[EXTRACT TO READ Boundary: Start]

Whenever Hamas’s excitable boys in Gaza pick a fight with Israel — as they did in 2008, 2014 and this spring — it plays out the same way.
Hamas starts it by doing something that is considered an act of war when it occurs anywhere else in the world — like firing several thousand rockets at Israel civilian targets in 2008, or firing rockets and digging tunnels into Israel for use in terror attacks in 2014, or organizing lynch mobs to breach the border fence and kill or kidnap Israelis, which has been its shtick this year.
Israel responds with air strikes and ground attacks into Gaza, or in the more recent round, with sniper fire.
After a few days, Hamas starts yelping like a kicked dog about Israeli aggression, Israeli atrocities and civilian casualties.
Before long the international press joins in like a Greek chorus of velveteen anti-Semites, regurgitating Hamas’s lies and blood libels.
For the past two months this has taken the form of characterizing Hamas’s “right of return” marches in Gaza as grassroots civilian civil rights demonstrations that were “mostly peaceful,” and Israel’s response to them — with sniper fire and tear gas — as a “disproportionate use of force” against “innocent civilians.”
The international press lies.

[EXTRACT TO READ Boundary: End]
[DATASET Boundary: Start]

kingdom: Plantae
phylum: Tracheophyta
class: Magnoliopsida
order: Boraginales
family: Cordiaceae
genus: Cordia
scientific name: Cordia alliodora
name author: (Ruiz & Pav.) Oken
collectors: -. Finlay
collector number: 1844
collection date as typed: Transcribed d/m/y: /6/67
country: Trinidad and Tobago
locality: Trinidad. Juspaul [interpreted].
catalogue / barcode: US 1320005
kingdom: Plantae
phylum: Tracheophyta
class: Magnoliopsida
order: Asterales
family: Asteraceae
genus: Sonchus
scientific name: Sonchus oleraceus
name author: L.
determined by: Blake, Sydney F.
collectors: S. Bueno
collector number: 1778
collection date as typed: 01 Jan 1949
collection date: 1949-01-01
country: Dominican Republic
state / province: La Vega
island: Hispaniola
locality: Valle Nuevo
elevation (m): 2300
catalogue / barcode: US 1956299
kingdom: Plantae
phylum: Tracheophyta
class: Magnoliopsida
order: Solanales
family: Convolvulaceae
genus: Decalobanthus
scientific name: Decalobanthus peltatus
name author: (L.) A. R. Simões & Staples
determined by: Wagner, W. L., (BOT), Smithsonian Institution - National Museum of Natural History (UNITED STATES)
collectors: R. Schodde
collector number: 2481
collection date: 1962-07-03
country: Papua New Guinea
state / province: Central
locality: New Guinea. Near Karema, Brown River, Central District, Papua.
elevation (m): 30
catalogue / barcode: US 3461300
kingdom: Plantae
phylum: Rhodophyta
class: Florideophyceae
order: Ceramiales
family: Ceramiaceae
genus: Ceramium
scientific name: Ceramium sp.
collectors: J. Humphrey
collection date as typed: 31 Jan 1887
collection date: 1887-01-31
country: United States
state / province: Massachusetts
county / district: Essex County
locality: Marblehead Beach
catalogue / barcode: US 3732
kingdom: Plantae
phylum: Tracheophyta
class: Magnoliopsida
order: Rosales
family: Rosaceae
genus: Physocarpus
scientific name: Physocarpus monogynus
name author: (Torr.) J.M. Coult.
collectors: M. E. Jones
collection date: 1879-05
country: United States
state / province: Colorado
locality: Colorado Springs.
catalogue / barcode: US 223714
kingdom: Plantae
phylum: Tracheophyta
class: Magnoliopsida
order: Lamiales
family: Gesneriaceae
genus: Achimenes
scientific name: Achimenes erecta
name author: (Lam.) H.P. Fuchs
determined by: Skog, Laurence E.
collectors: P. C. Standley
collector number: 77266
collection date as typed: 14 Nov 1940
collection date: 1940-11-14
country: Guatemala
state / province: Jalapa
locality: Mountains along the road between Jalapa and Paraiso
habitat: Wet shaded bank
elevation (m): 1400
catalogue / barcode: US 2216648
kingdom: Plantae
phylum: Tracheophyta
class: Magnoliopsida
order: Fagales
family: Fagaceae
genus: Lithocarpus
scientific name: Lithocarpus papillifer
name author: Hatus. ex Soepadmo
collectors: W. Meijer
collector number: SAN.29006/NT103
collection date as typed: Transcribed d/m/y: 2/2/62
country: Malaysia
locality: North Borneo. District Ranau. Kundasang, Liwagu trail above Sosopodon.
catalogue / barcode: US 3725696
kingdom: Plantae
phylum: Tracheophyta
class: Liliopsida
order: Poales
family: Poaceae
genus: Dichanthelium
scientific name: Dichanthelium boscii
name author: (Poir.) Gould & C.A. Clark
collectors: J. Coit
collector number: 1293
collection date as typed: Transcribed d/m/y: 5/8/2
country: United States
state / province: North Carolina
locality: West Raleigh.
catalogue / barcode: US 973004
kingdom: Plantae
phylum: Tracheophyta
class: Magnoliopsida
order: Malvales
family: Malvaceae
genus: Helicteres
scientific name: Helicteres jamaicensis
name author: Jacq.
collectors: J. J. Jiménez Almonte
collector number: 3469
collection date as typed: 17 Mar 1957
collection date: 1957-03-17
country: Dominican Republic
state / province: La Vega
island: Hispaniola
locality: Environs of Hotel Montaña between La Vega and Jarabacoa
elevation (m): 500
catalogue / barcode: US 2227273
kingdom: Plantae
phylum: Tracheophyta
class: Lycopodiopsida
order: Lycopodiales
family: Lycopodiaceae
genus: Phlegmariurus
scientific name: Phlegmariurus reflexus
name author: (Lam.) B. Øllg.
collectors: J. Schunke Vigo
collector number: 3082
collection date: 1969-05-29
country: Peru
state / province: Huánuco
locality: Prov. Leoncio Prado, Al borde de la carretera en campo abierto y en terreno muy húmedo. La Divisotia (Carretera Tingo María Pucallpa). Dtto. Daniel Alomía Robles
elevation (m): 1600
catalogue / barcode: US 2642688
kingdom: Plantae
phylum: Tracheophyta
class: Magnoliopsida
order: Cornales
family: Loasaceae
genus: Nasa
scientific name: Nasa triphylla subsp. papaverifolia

[DATASET Boundary: End]

**TASK INSTRUCTIONS**
1. Return the extract on Gaza conflicts from "Before long the" to "international press lies.", copying the words unchanged.
2. Summarize the extract on Gaza conflicts in two sentences.

**LIST OF ANSWERS**
1.
Before long the international press joins in like a Greek chorus of velveteen anti-Semites, regurgitating Hamas’s lies and blood libels.
For the past two months this has taken the form of characterizing Hamas’s “right of return” marches in Gaza as grassroots civilian civil rights demonstrations that were “mostly peaceful,” and Israel’s response to them — with sniper fire and tear gas — as a “disproportionate use of force” against “innocent civilians.”
The international press lies.

2. The extract argues that whenever Hamas picks a fight with Israel, as in 2008, 2014 and this spring, it starts with something considered an act of war elsewhere, and Israel responds with air strikes, ground attacks or sniper fire. It says Hamas then complains of Israeli aggression and civilian casualties, and the international press repeats those claims, which the extract calls lies.